[Aim A]:
List every person the blog page below mentions by name.

Friday, January 28, 2011

DESKTOP DOWNLOAD


I told you I was obsessed with Richard G. Scott's quote! This picture (something from the Caribbean) is my laptop background. If you want it, you are welcome to download it.

Elder D. Todd Christofferson just gave a masterful talk on "Give Us This Day Our Daily Bread". If you haven't read it/listened to it--I promise it is WELL WORTH your time. He brings about the principle of praying for our daily bread. Well this morning, knowing I was going to get up and jog, but also knowing I have been cheating and can't seem to go the distance I have set, I knelt down before exercising and pleaded that God would make a way for me to accomplish the task before me. I walked out my door, and found a THICK fog ground cover. So thick that I could barely see down the street. But as I looked up, the fog was thin enough to see the moon and couple of stars. I smiled quite big and sent praises up! God is soo good!

By covering my end goal/blocking my sight I wasn't tempted to tell myself it was too far. I had to keep going, because I couldn't see the end. I could look up, and know I was still connected with the moon and stars (HEAVEN), but to see forward--my view was covered with thick fog. He does this in my life too. Sometimes we think if we see the end goal, it will make us work all the more harder. And sometimes it does. But for a goal that seems unreachable, I am so thankful a loving Heavenly Father gives me my paces/steps in small doses. So that when I finally reach my target, I will be amazed/am amazed at how far He got me to go. Just a portion to see in front of me, that portion becomes the amount of "Daily" bread = enough to get through that moment.

Finished my jog in deep gratitude. Lots of prayer went up in thanks.

Oh Lord, My God...when I IN awesome wonder...

The Church is true!

Wednesday, January 26, 2011

NOT SLOW TO REMEMBER THE LORD


There is much I would like to write about but something specific for this morning. Last night as I was dumping my phone, I found this picture. Seriously, this picture has not been touched at all--straight from a parking lot in Provo. How can you have moments like that and not know there is a God? Everyone must do his/her own searching/discovering. I found that out on the cruise last week. (Yes I will have to post some pictures later of the cruise because I took some fun shots.)

MEET ELLIOT URIAH ENGLISH!!
My awesome roommate was so kind to let me wake up at the crack of dawn without any complaining from her on how I was awesomely interrupting her sleep. Love you Wendy! About 5:30 I would get up, get dressed and head down to the jogging track. Most mornings were so windy that the doors were closed and the ship wouldn't let us out. But after much asking of the staff members, someone told me I could get to the track by going through the gym section of the ship. THANK YOU NICE PERSON for the information. After my attempt to keep my jogging program going, I would sneak back into my room, grab my scriptures and head up to the 15th floor where I found a little quite nook to study in. This was my habit every day. The nook was a more closed deck outside. I would move the chair and a table away from watching who was walking by and turn myself so that I wouldn't be distracted by people walking by.

[Records for this task]:
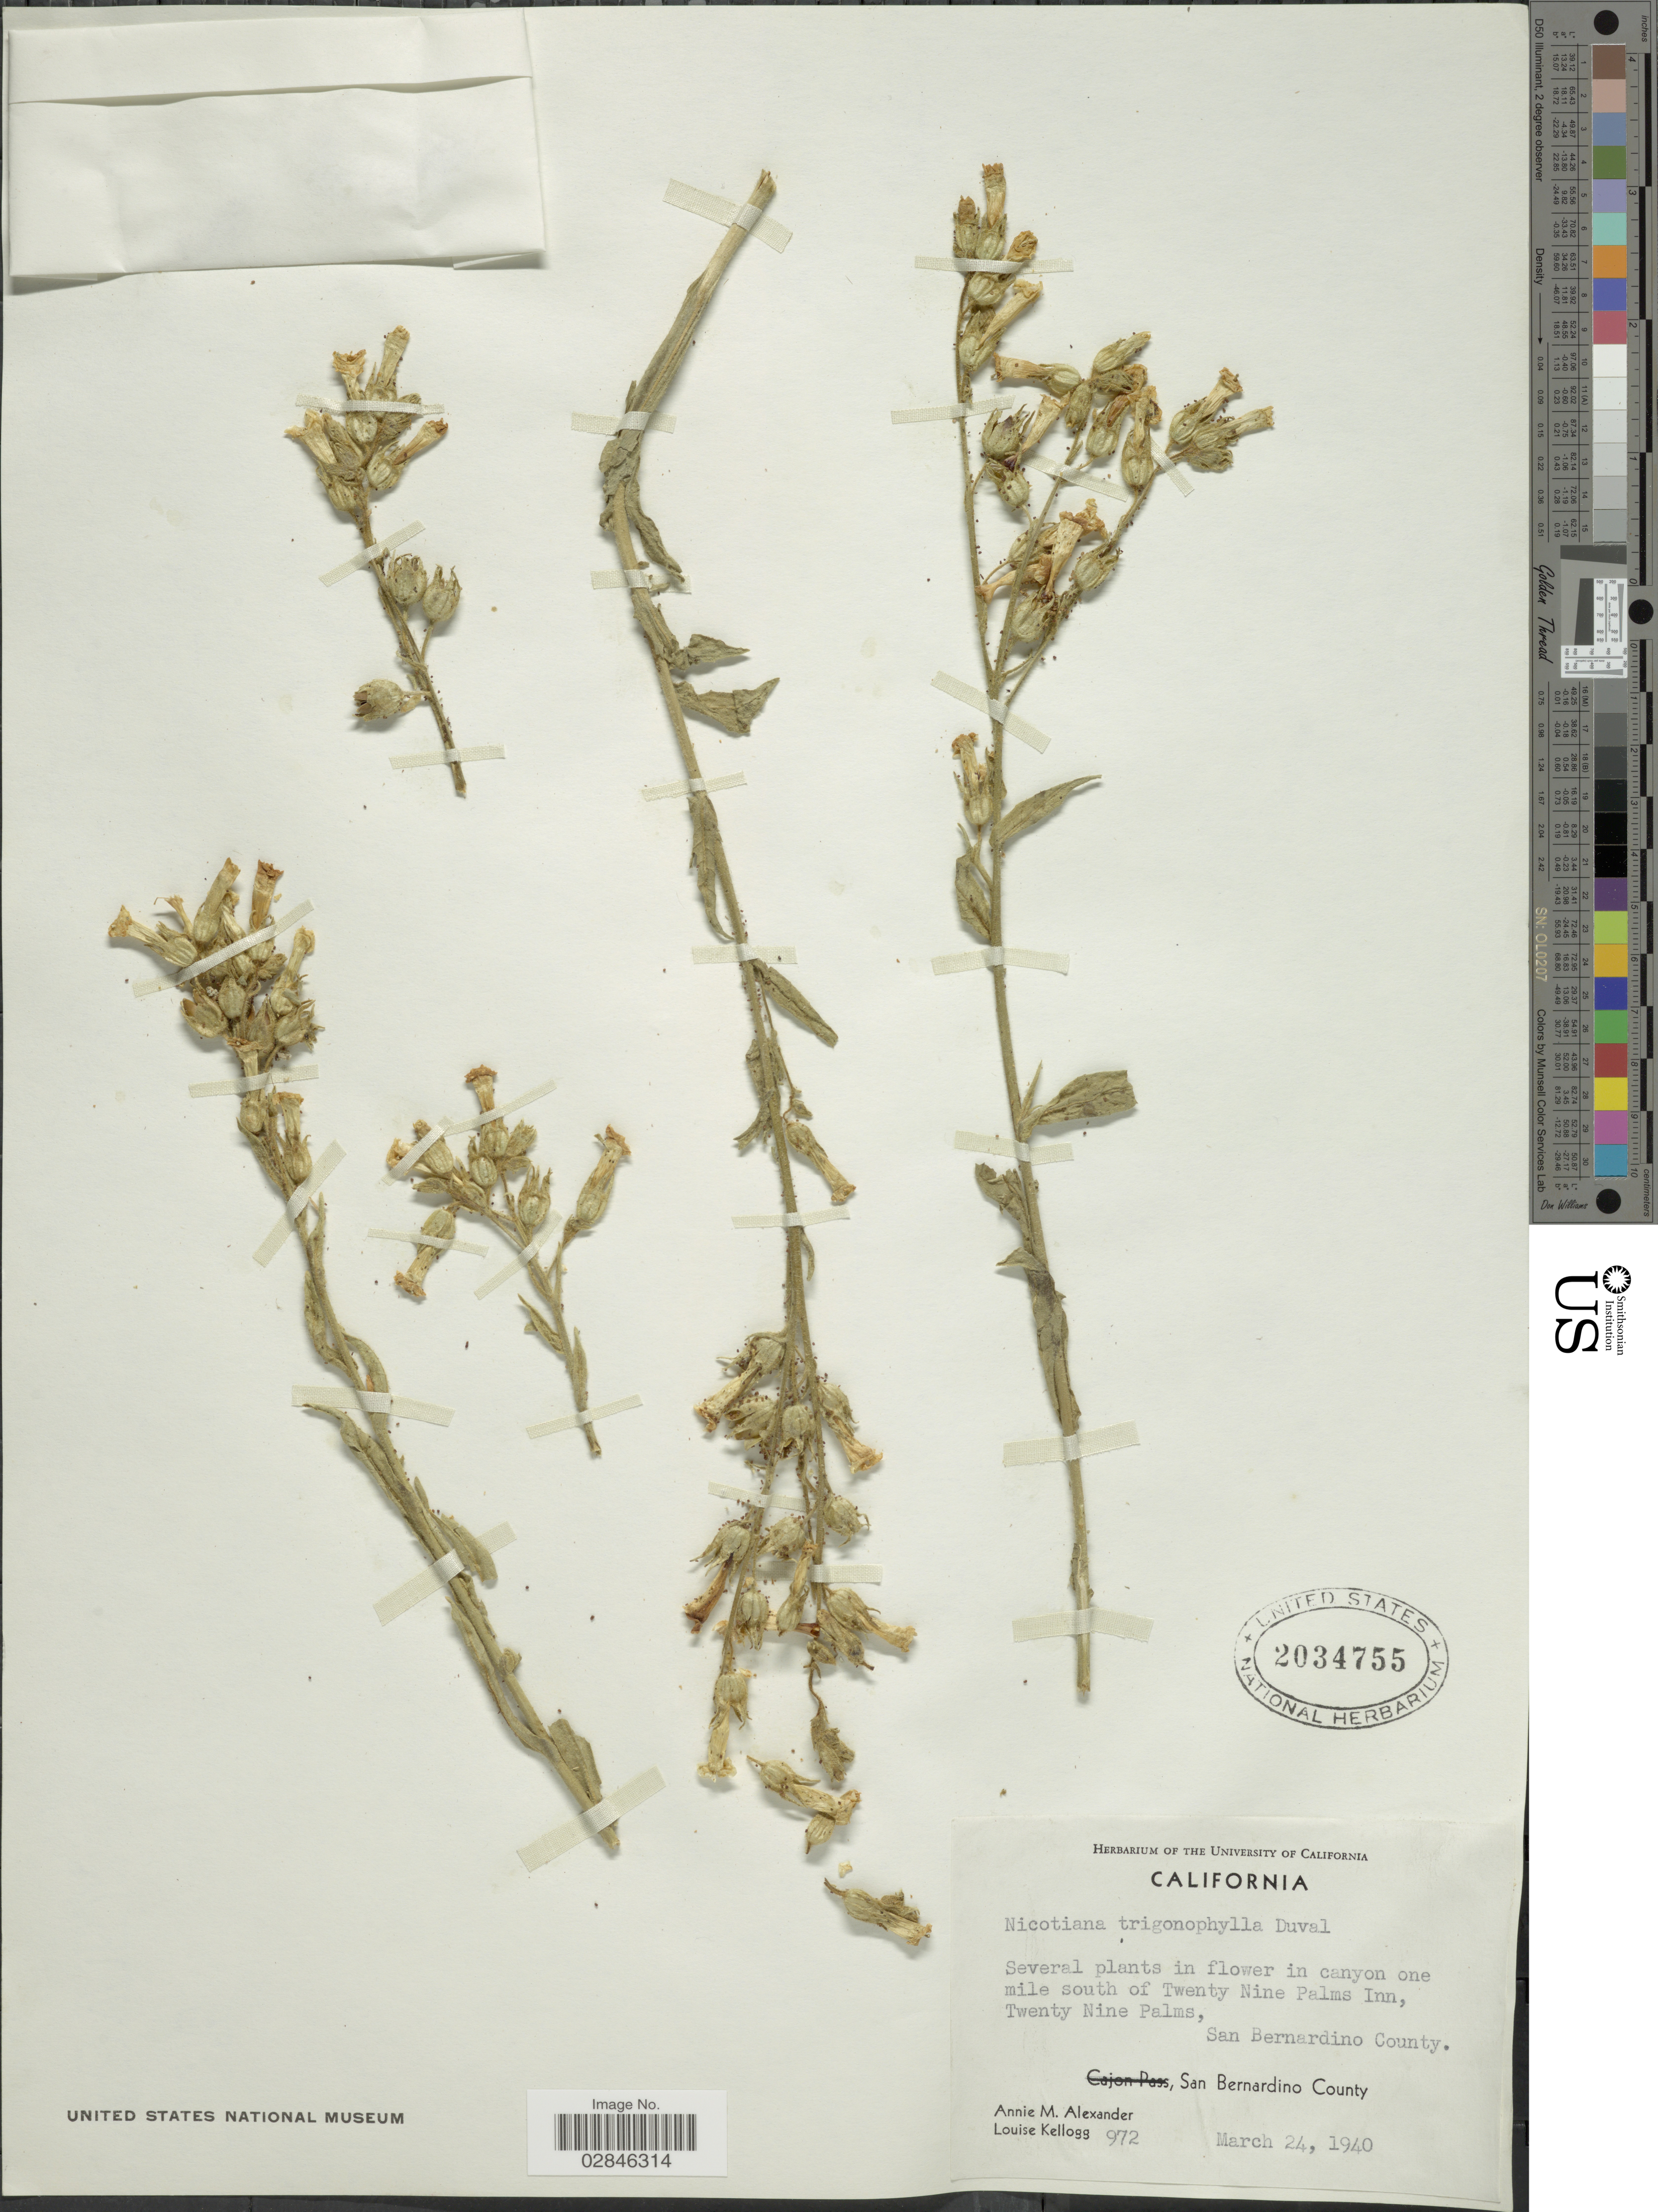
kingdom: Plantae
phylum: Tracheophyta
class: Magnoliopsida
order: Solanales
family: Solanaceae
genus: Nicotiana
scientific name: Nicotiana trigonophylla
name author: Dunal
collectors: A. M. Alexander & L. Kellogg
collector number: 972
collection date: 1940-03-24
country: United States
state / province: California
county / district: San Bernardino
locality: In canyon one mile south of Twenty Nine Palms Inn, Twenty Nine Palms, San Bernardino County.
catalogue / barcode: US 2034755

[Aim B]:
Quote the part of the rows that opens with the line containing "collector number: 972" and closes with the final line of the rows, including both of those lines.

[Task result A]:
Richard G. Scott
D. Todd Christofferson
Wendy
Elliot Uriah English

[Task result B]:
collector number: 972
collection date: 1940-03-24
country: United States
state / province: California
county / district: San Bernardino
locality: In canyon one mile south of Twenty Nine Palms Inn, Twenty Nine Palms, San Bernardino County.
catalogue / barcode: US 2034755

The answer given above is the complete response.